Kew’s Head of Arboretum & Temperate Collections on how gardens’ winter scent and colour inspired his most recent book

My arrival at Kew in 1999 was a moment of pure fate. My late wife and I had three children, and when our fourth arrived my wife was desperate to go back to work. So we decided that I would look after our son.

A job came up at Kew for a paper picker. I lived just down the road so I thought it would be brilliant to gain access to their beautiful grounds. I got a letter back saying I was overqualified, which I’d expected, but surprisingly they offered me the job as a part-time gardener. I leapt at the chance and have been there for 25 years.

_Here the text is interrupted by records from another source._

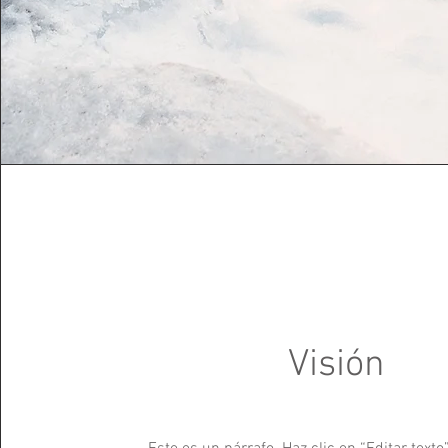
Visión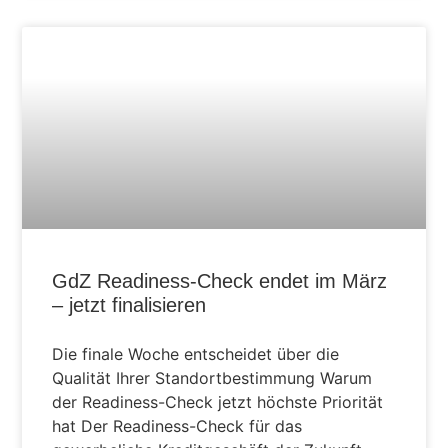
AKTUELLES
GdZ Readiness-Check endet im März
– jetzt finalisieren
Die finale Woche entscheidet über die
Qualität Ihrer Standortbestimmung Warum
der Readiness-Check jetzt höchste Priorität
hat Der Readiness-Check für das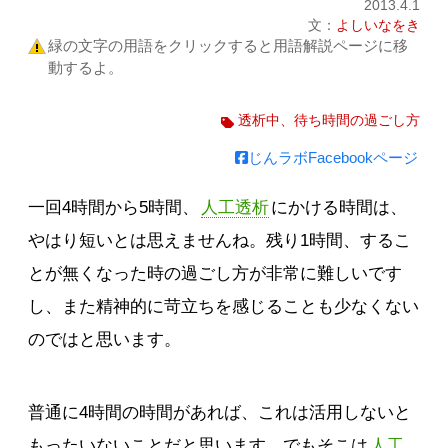
2013.4.1
文：
よしいなをき
緑の文字の用語をクリックすると用語解説ページに移
動するよ。
透析中、待ち時間の過ごし方
じんラボFacebookページ
一回4時間から5時間、
人工透析
にかける時間は、
やはり短いとは思えませんね。残り1時間、するこ
とが無くなった時の過ごし方が非常に難しいです
し、また精神的に苛立ちを感じることも少なくない
のではと思います。
普通に4時間の時間があれば、これは活用しないと
もったいないことだと思います。でもそこは
人工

I’m now head of the arboretum, where I manage two-thirds of the outside garden and the temperate collections. It’s a varied role and I have my finger in many pies. I work with students on our courses, I trial new electric alternatives as we move away from petrol and diesel, and I oversee propagation in the temperate nursery.

A passion for Mediterranean plants inspired my third book, Gardening with Drought-Friendly Plants. I spent 15 years travelling around the Med, collecting plants and seeds. I was once told that everyone has at least one book in them, so after a decade building up knowledge of these plants, I wrote a guide: my first book, Wild Plants of Southern Spain.

When I finished, I realised there was this gaping hole in my life where a book needed to be, and so I thought, ‘I’ll write another one!’ Gardening with Winter Plants is my seventh book. It came about because of a very old, very small and tired winter garden at Kew. When I took over its management, I thought the area was too good not to do something really brilliant with.